From the land of the largest Lilac Festival we'll go with 251 - 300 please! Tough, but easier than last week!

David said...

501 to 550, please.

legolambda said...

As I am sure you already have done, I have found just the country to complement your KLiNGoN language. It’s a relatively new nation, not even yet on most maps, and not even yet searchable on the Internet!

It is called Koala Nigel, founded by Nigel Scullion, formerly of Australia, and named after Nigel Scullion and, well, the koala. During a vacation to the Malaysian Peninsula this past Christmas, Scullion was so taken by the beauty of the countryside that he staged and unbloody coup, and annexed that land portion of Malaysia and declared it a duchy of Australia. (I have no clue what a duchy is, it is just fun to say!)

Some wags speculate, however, that the real reason for his abandoning his Australian homeland and staking his claim to a new nation was because his fellow Aussies in the Northern Territory and fellow members of the Australian Senate were relentlessly mocking him because of his first name.

Scullion appropriated the former Malaysian capital, Kuala Lumpur, making it the capital city of Koala Nigel, now spelled Koala Lumpur. (Nigel switched the U in Kuala to an O, because it echoes the name of his new nation, and because he is fond of Puzzleria! and NPR puzzles.)

Another reason Scullion chose Kuala Lumpur as the site of his capital city was that it located in the Kling Valley, although, of course (for the purposes of satisfying the stipulations of Will’s puzzle), not a soul there speaks Klingon.


Curtis said...

This took me no more than 15 minutes using some spreadsheet magic (some have fun with phonics; I have enjoyment with Excel...). Even with a fairly simple method to solve it, I doubt many folks will put in the effort to solve this one. I agree with the low-ball guesses this week.

B. Haven said...

Nice lilacs in the photos. I hope you all are enjoying your lilacs and photos, wherever you are.

401-450 range for me for this week. While relatively easy, recently the number of correct responses seem to be trending down.

Anonymous said...


Naturally, Koala Nigel came quickly to mind. But I had certain qualms about using it as the country. For one thing, the UN seems hesitant to recognize Koala Nigel as an independent nation state given the quality (or lack thereof) of justice administered by what can only be considered kangaroo courts.

However, your reference to a duchy does bring up an interesting musical note. You'll forgive me for being a bit unclear, I hope, but I'm not sure whether the music in question is precisely baroque or pre-renaissance. But your reference either way reminds me of Fergie, she of the Black-Eye Peas, whose sole album is The Dutchess. I love things with misspellings in their titles.


Anonymous said...


I left a response earlier, but it apparently didn't get saved, which is a true shame since reCAPTCHA made me identify five pictures with bread in them. I don't like being led on like that, even when it's dough see dough.

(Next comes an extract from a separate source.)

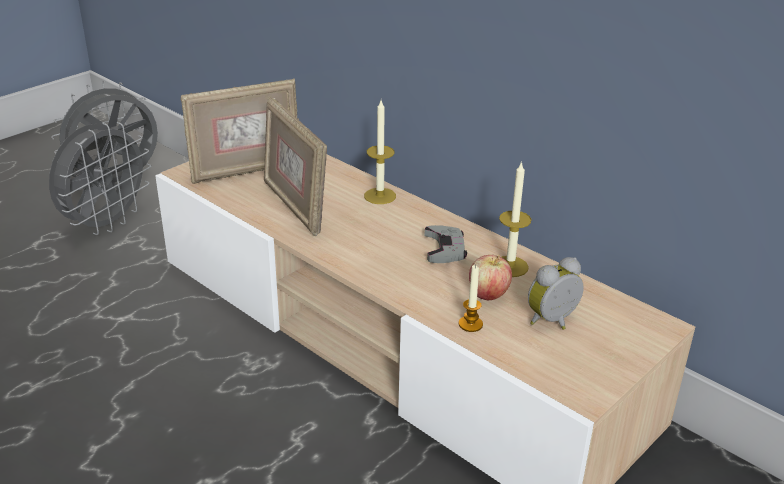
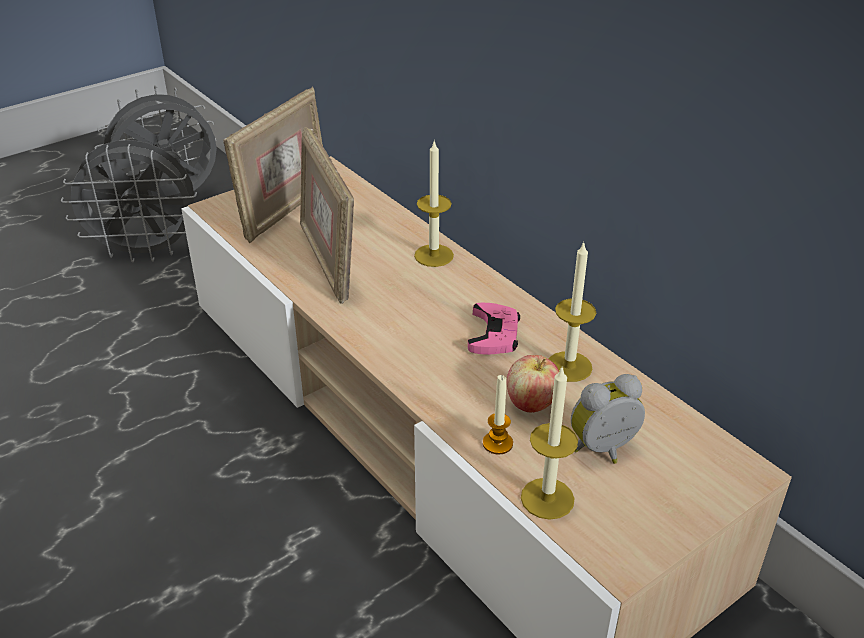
camera: 10 degrees right, 5 degrees up
grey fan [49,122,151,235] -> grey fan turned 45 degrees clockwise [61,140,197,263]
picture frame [181,78,297,184] -> picture frame turned 45 degrees counterclockwise [223,86,323,243]
grey game controller [424,225,467,263] -> pink game controller [468,303,520,355]
none -> candle [521,366,578,520]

At any rate, I'll try to reconstruct what I wrote. It was something to the effect that of course I thought immediately of Koala Nigel, but I was hesitant to use it because as I understand things, the United Nations does not fully recognize Koala Nigel as an independent state. The issue, I think, is one of a poor justice system, convicting opponents of the regime of trumped-up charges in what can be described only as kangaroo courts.

As for duchies, you remind me of Fergie, she of the Black Eye Peas. She has one album, The Dutchess. I just love things with misspelled titles.


Jay said...

Didn't get "the call" but ended up second best: got the range right (321 seemed obvious!), and had my alternative answer mentioned by WS.

Our favorite PBS station, WVIA, would be nice.

Jay said...

Will kling to the same number as last week: 321. Go with a winner! We were in Malayasia just before the coup: can understand why someone would want to have some of that land to themselves. Wonderful country and people.